5. Because Cybersecurity is More Than Just Coding

The problem with cybersecurity is that it’s obsessed with code. Not security, not risk, not the small, inconvenient fact that most data breaches don’t happen because someone forgot to update a firewall, but because someone—usually a very human, very fallible someone—clicked the wrong link. Yet hiring managers continue to act like the only qualification that matters is whether you can reverse-engineer malware in your sleep.

Which is why women in cybersecurity remain a statistical anomaly. Not because they can’t code, but because the industry keeps pretending that coding is the only thing that matters. The real threats are psychological. Social engineering scams don’t rely on bad code; they rely on people being predictable. Who better to understand that than women, who have spent their entire lives performing risk assessments? Walking alone at night? Risk assessment. Rejecting a man’s advances without bruising his ego? Crisis management. Navigating online spaces where harassment is one password reset away? Human behavior analysis.

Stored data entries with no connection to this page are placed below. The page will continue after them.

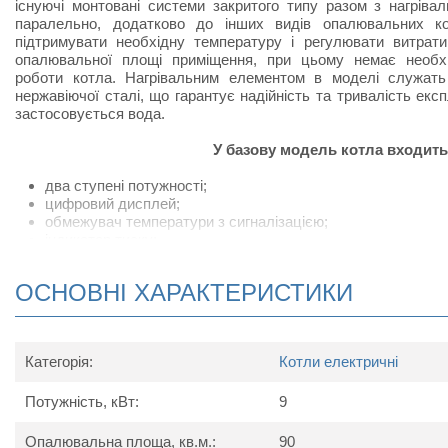
існуючі монтовані системи закритого типу разом з нагрів
паралельно, додатково до інших видів опалювальних ко
підтримувати необхідну температуру і регулювати витрати
опалювальної площі приміщення, при цьому немає необхі
роботи котла. Нагрівальним елементом в моделі служать
нержавіючої сталі, що гарантує надійність та тривалість експ
застосовується вода.
У базову модель котла входить
два ступені потужності;
цифровий дисплей;
обмежувач температури з сигналізацією;
індикатор тиску;
клапан запобіжний;
клапан скидання повітря.
ОСНОВНІ ХАРАКТЕРИСТИКИ
Додатково котел може комплектува
циркуляційний насос Grundfos;
Категорія:
Котли електричні
датчик тиску з сигналізацією (застосовується дл
устаткування при витоці теплоносія);
Потужність, кВт:
9
магнієвий анод (використовується для пом'якшення во
запобігання утворення накипу на блок-ТЕНах);
Wi-Fi модуль;
Опалювальна площа, кв.м.:
90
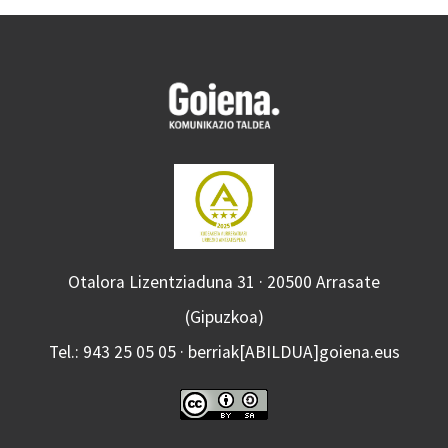
Otalora Lizentziaduna 31 · 20500 Arrasate
(Gipuzkoa)
Tel.: 943 25 05 05 · berriak[ABILDUA]goiena.eus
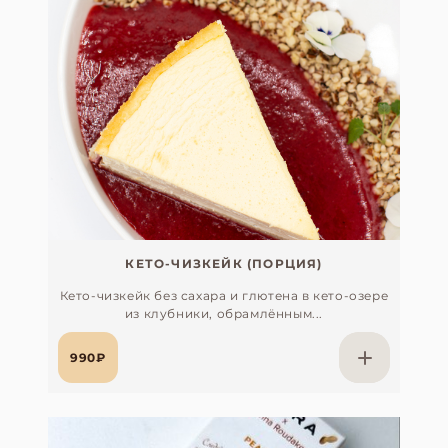
КЕТО-ЧИЗКЕЙК (ПОРЦИЯ)
Кето-чизкейк без сахара и глютена в кето-озере
из клубники, обрамлённым...
990₽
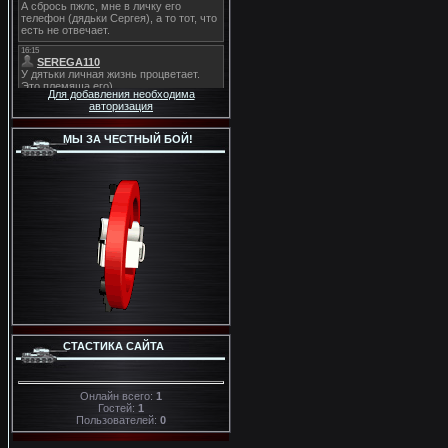
Для добавления необходима
авторизация
МЫ ЗА ЧЕСТНЫЙ БОЙ!
СТАСТИКА САЙТА
Онлайн всего:
1
Гостей:
1
Пользователей:
0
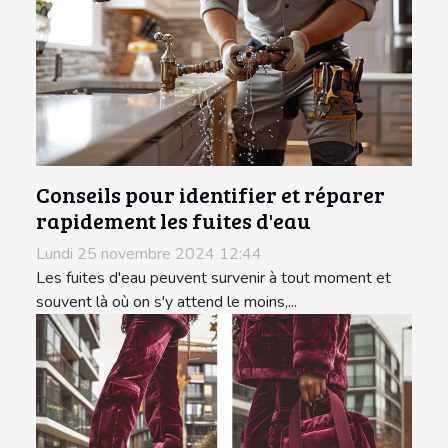
Conseils pour identifier et réparer
rapidement les fuites d'eau
Lundi 25 novembre 2024 12:44
Les fuites d'eau peuvent survenir à tout moment et
souvent là où on s'y attend le moins,...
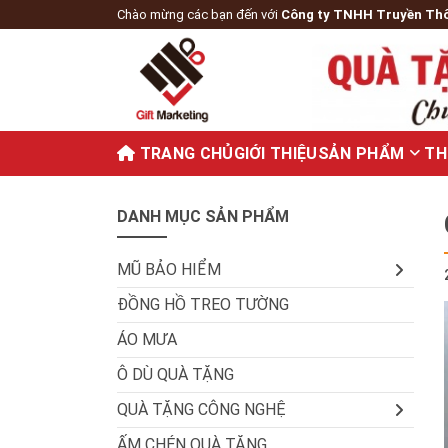
Chào mừng các bạn đến với
Công ty TNHH Truyền Th
TRANG CHỦ
GIỚI THIỆU
SẢN PHẨM
TH
DANH MỤC SẢN PHẨM
MŨ BẢO HIỂM
ĐỒNG HỒ TREO TƯỜNG
ÁO MƯA
Ô DÙ QUÀ TẶNG
QUÀ TẶNG CÔNG NGHỆ
ẤM CHÉN QUÀ TẶNG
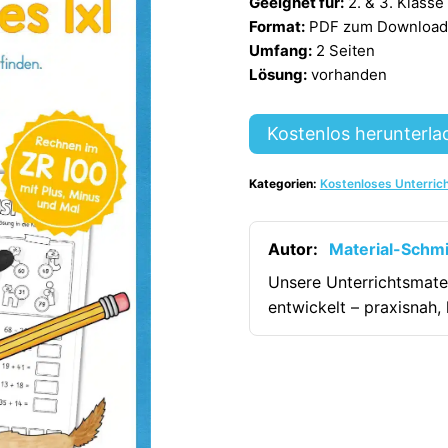
Geeignet für:
2. & 3. Klasse
Format:
PDF zum Download (
Umfang:
2 Seiten
Lösung:
vorhanden
Kostenlos herunterla
Kategorien:
Kostenloses Unterric
Autor:
Material-Schm
Unsere Unterrichtsmate
entwickelt – praxisnah, 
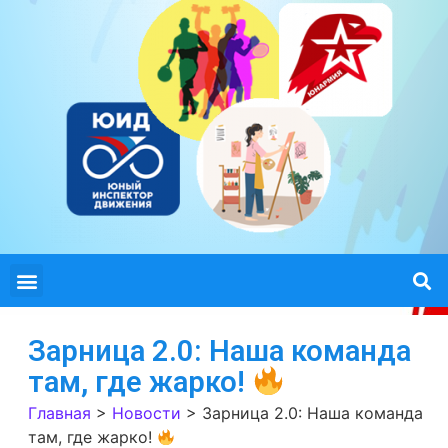
Зарница 2.0: Наша команда
там, где жарко!
Главная
>
Новости
>
Зарница 2.0: Наша команда
там, где жарко!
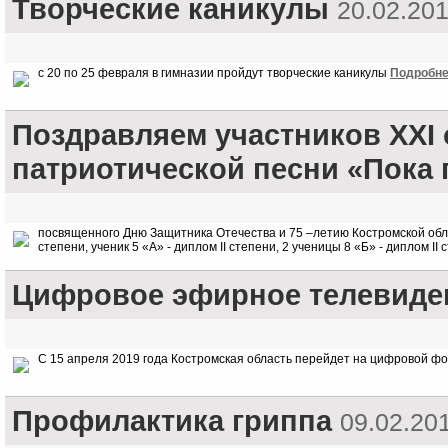
Творческие каникулы
20.02.20
с 20 по 25 февраля в гимназии пройдут творческие каникулы
Подробне
Поздравляем участников XXI 
патриотической песни «Пока 
посвященного Дню Защитника Отечества и 75 –летию Костромской облас
степени, ученик 5 «А» - диплом II степени, 2 ученицы 8 «Б» - диплом II 
Цифровое эфирное телевиде
С 15 апреля 2019 года Костромская область перейдет на цифровой 
Профилактика гриппа
09.02.20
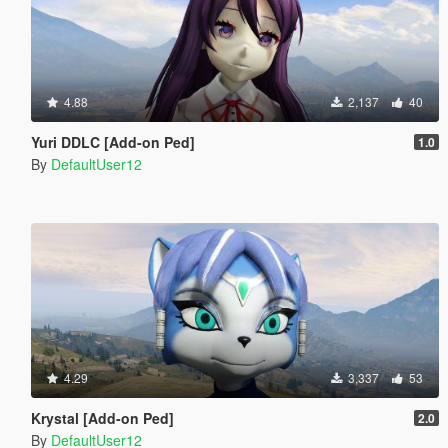
4.88
2,137
40
Yuri DDLC [Add-on Ped]
1.0
By
DefaultUser12
4.29
3,337
53
Krystal [Add-on Ped]
2.0
By
DefaultUser12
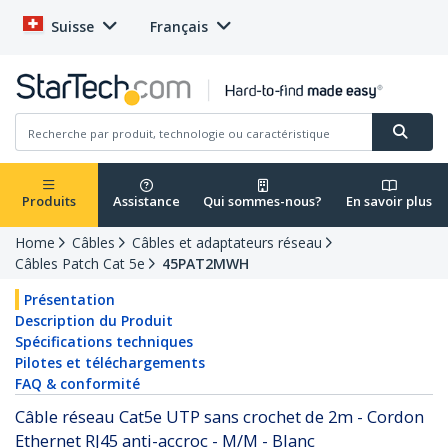
Suisse
Français
Produits
Assistance
Qui sommes-nous?
En savoir plus
Home
Câbles
Câbles et adaptateurs réseau
Câbles Patch Cat 5e
45PAT2MWH
Présentation
Description du Produit
Spécifications techniques
Pilotes et téléchargements
FAQ & conformité
Câble réseau Cat5e UTP sans crochet de 2m - Cordon
Ethernet RJ45 anti-accroc - M/M - Blanc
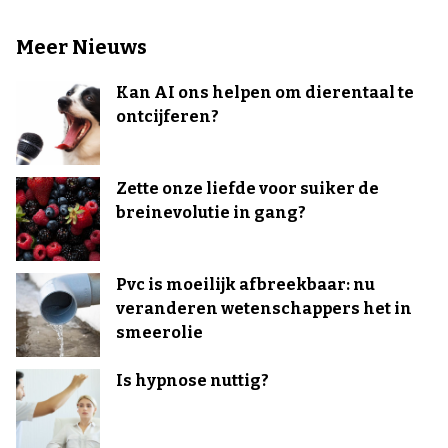
Meer Nieuws
Kan AI ons helpen om dierentaal te
ontcijferen?
Zette onze liefde voor suiker de
breinevolutie in gang?
Pvc is moeilijk afbreekbaar: nu
veranderen wetenschappers het in
smeerolie
Is hypnose nuttig?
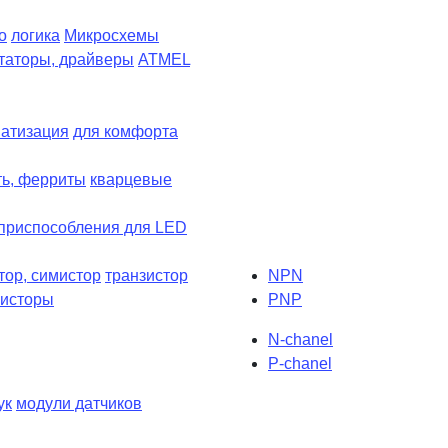
о
логика
Микросхемы
таторы, драйверы
ATMEL
атизация
для комфорта
ть, ферриты
кварцевые
приспособления для LED
тор, симистор
транзистор
NPN
зисторы
PNP
N-chanel
P-chanel
ук
модули датчиков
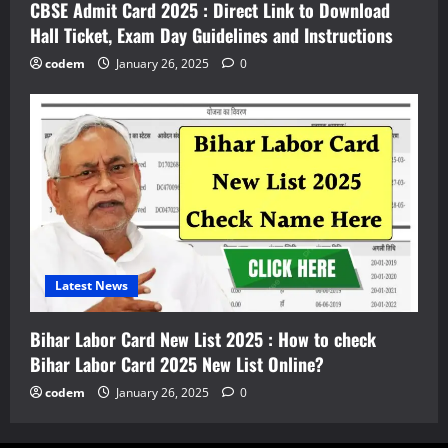
CBSE Admit Card 2025 : Direct Link to Download
Hall Ticket, Exam Day Guidelines and Instructions
codem
January 26, 2025
0
Latest News
Bihar Labor Card New List 2025 : How to check
Bihar Labor Card 2025 New List Online?
codem
January 26, 2025
0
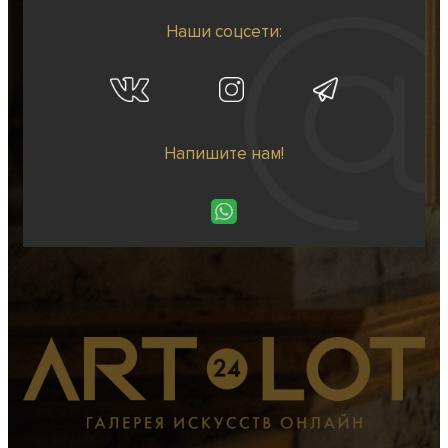
Наши соцсети:
Напишите нам!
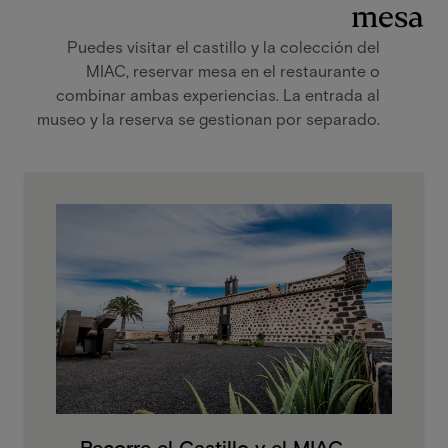
mesa
Puedes visitar el castillo y la colección del
MIAC, reservar mesa en el restaurante o
combinar ambas experiencias. La entrada al
museo y la reserva se gestionan por separado.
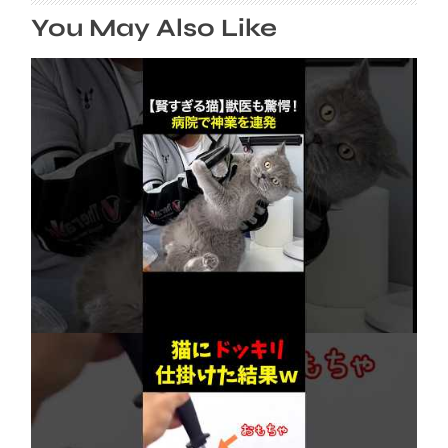
You May Also Like
【賢すぎる猫】獣医も驚愕！病院で神業を連発
2026年8月6日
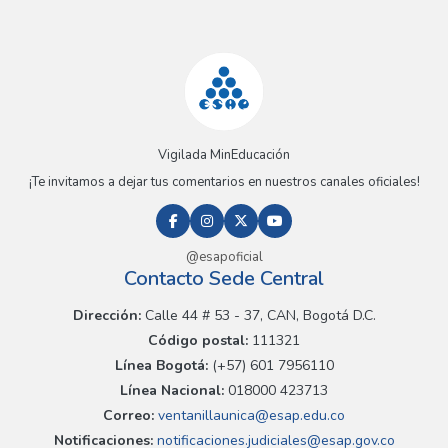
Vigilada MinEducación
¡Te invitamos a dejar tus comentarios en nuestros canales oficiales!
@esapoficial
Contacto Sede Central
Dirección:
Calle 44 # 53 - 37, CAN, Bogotá D.C.
Código postal:
111321
Línea Bogotá:
(+57) 601 7956110
Línea Nacional:
018000 423713
Correo:
ventanillaunica@esap.edu.co
Notificaciones:
notificaciones.judiciales@esap.gov.co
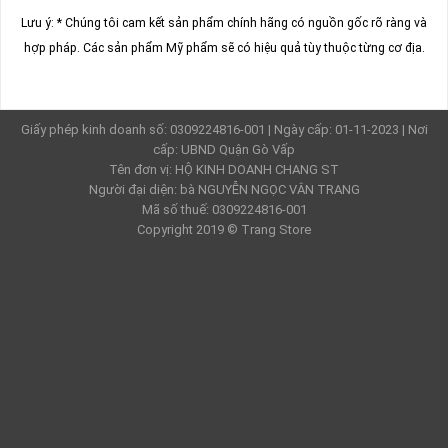
Vận chuyển & Giao hàng
Lưu ý: * Chúng tôi cam kết sản phẩm chính hãng có nguồn gốc rõ ràng và
hợp pháp.
Các sản phẩm Mỹ phẩm sẽ có hiệu quả tùy thuộc từng cơ địa.
Giấy phép kinh doanh số: 0309224816-001 | Ngày cấp: 01-11-2023 | Nơi
cấp: UBND Quận Gò Vấp
Tên đơn vị: HỘ KINH DOANH CHANG ST
Người đại diện: bà NGUYỄN NGỌC VÂN TRANG
Mã số thuế: 0309224816-001
Copyright 2019 ©
Trang Store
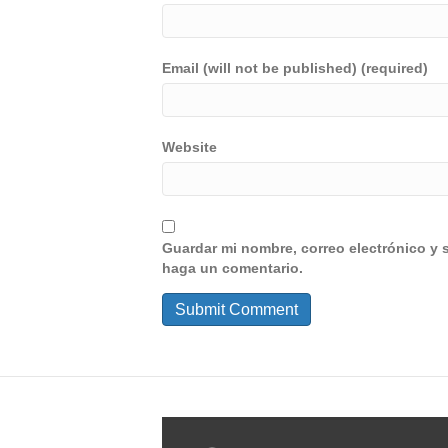
Email (will not be published) (required)
Website
Guardar mi nombre, correo electrónico y 
haga un comentario.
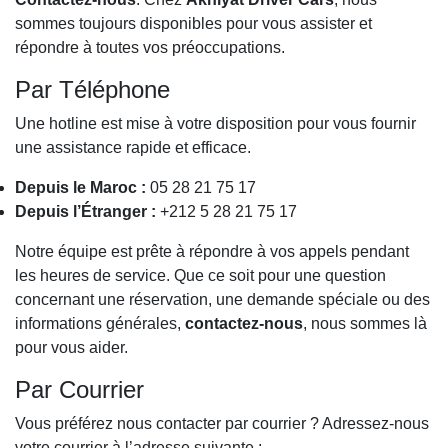
sommes toujours disponibles pour vous assister et
répondre à toutes vos préoccupations.
Par Téléphone
Une hotline est mise à votre disposition pour vous fournir
une assistance rapide et efficace.
Depuis le Maroc :
05 28 21 75 17
Depuis l’Étranger :
+212 5 28 21 75 17
Notre équipe est prête à répondre à vos appels pendant
les heures de service. Que ce soit pour une question
concernant une réservation, une demande spéciale ou des
informations générales,
contactez-nous
, nous sommes là
pour vous aider.
Par Courrier
Vous préférez nous contacter par courrier ? Adressez-nous
votre courrier à l’adresse suivante :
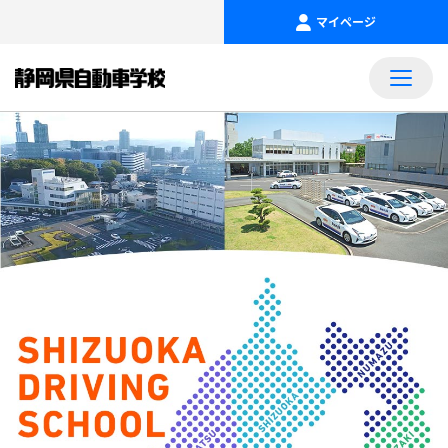
マイページ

A firewall won’t suddenly work better if a man installs it. A phishing scam won’t feel less convincing if a woman spots the trick. The industry is too busy patching software vulnerabilities to notice its own.

Parting Thoughts

So, if you hire people, consider hiring more women. If you mentor, pull someone up who wasn’t handed the shortcut. If you’re in the room where decisions happen, ask why it still looks the same as it did ten years ago.